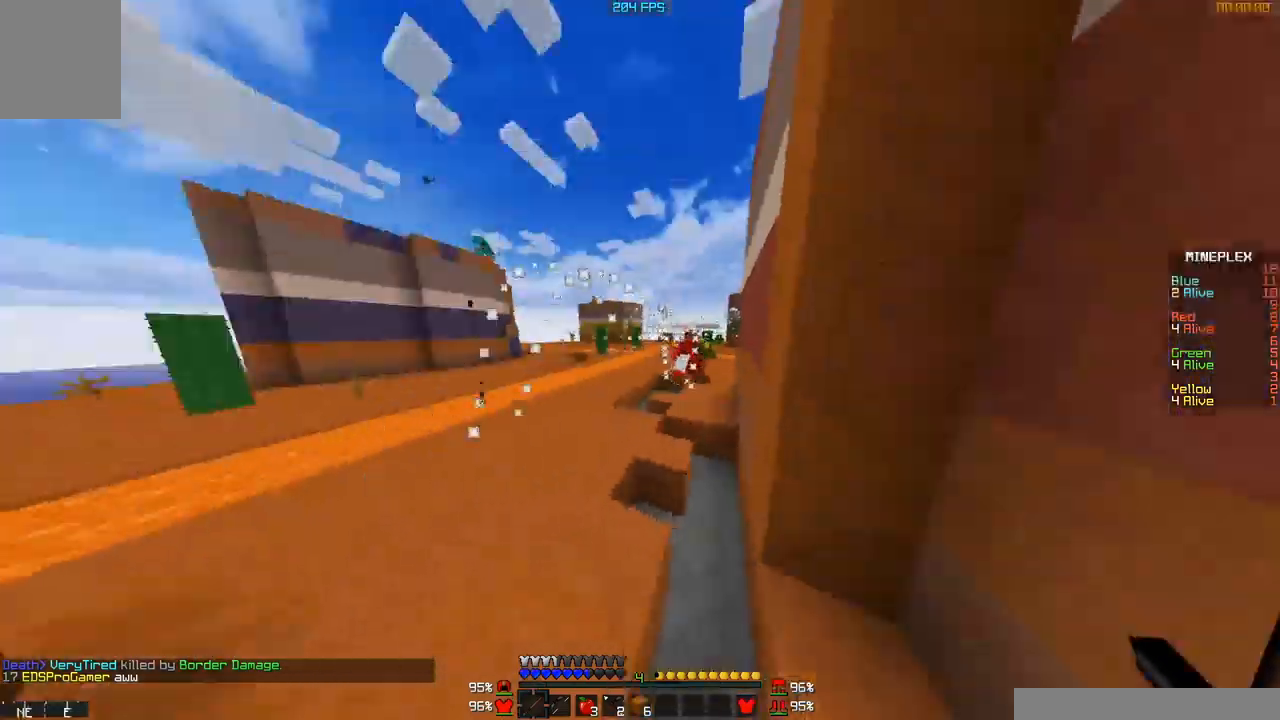
{"keys": ["w"], "mouse": [], "events": []}
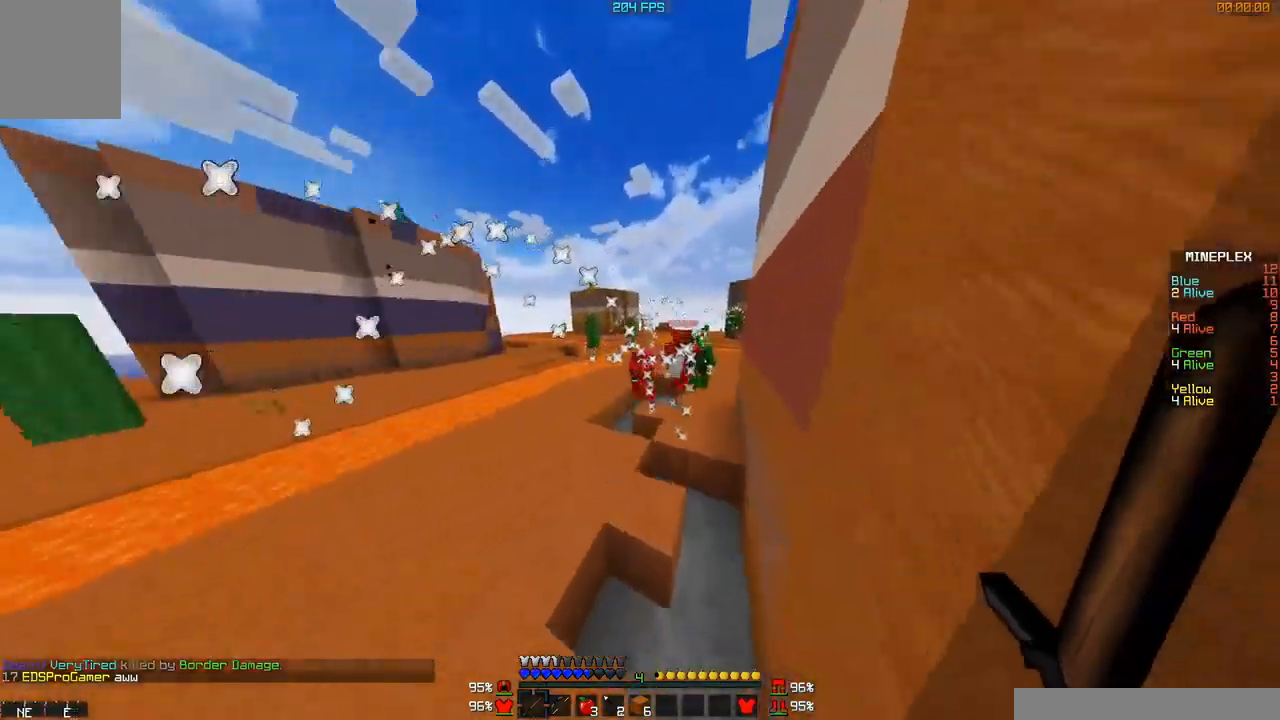
{"keys": ["d", "w"], "mouse": [], "events": [[84, "mouse_left", "down"], [134, "mouse_left", "up"], [234, "mouse_left", "down"], [284, "mouse_left", "up"], [334, "mouse_left", "down"], [384, "mouse_left", "up"], [484, "d", "down"]]}
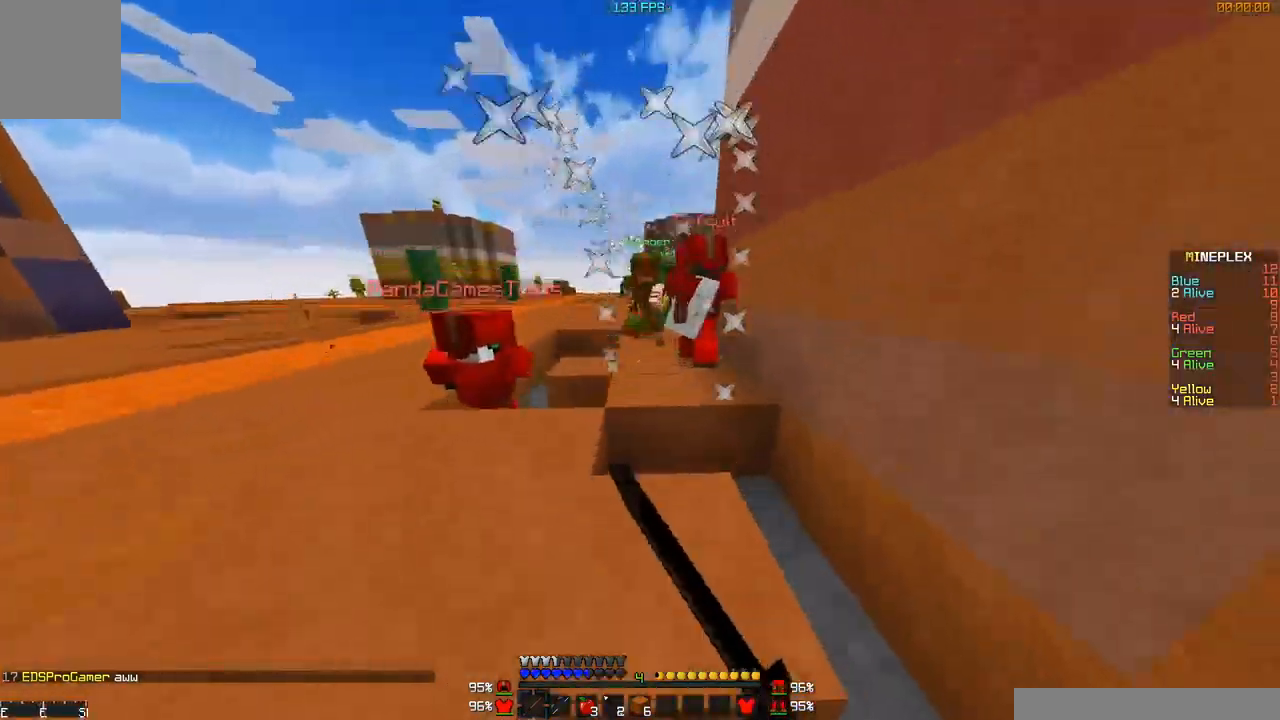
{"keys": ["w"], "mouse": ["left"], "events": [[83, "d", "up"], [83, "mouse_left", "down"], [133, "mouse_left", "up"], [334, "mouse_left", "down"], [384, "mouse_left", "up"], [484, "mouse_left", "down"]]}
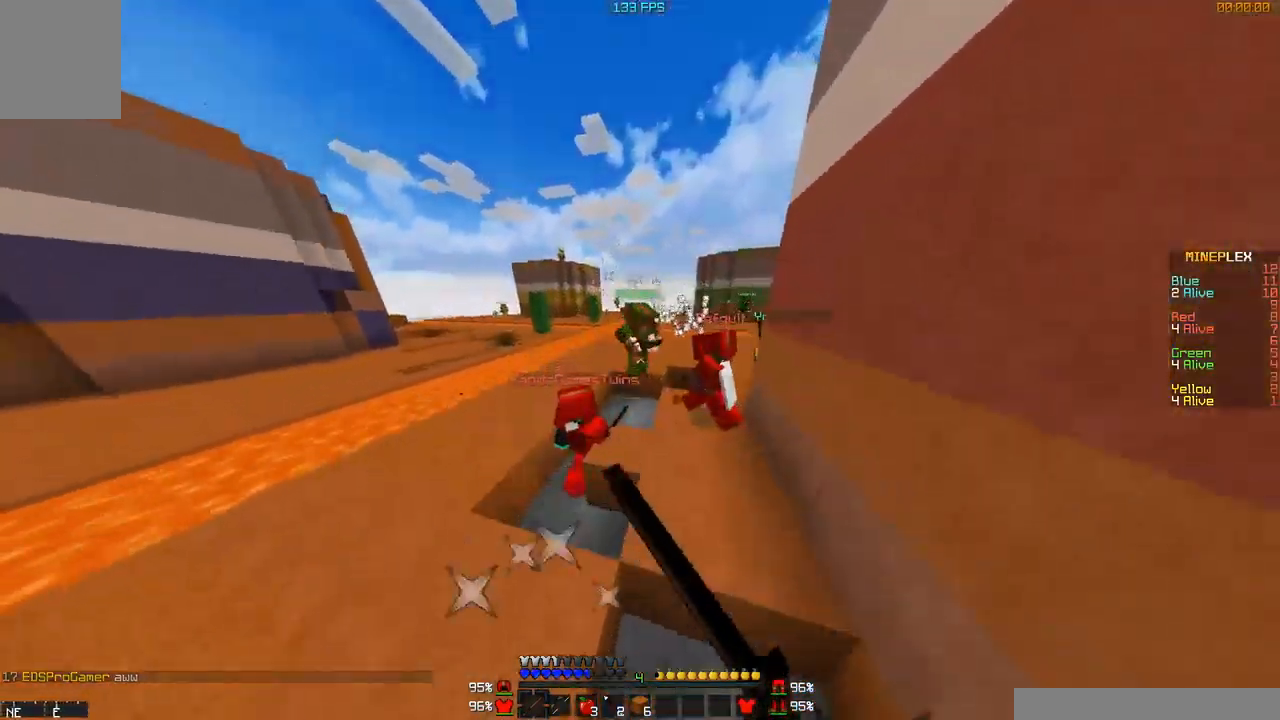
{"keys": ["d", "w"], "mouse": [], "events": [[34, "mouse_left", "up"], [234, "mouse_left", "down"], [284, "mouse_left", "up"], [334, "mouse_left", "down"], [384, "mouse_left", "up"], [434, "d", "down"]]}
--*--
THE PROBLEM:
Find how many lines of the material include the string "down". Nothing but the number should be given.

THE ANSWER:
3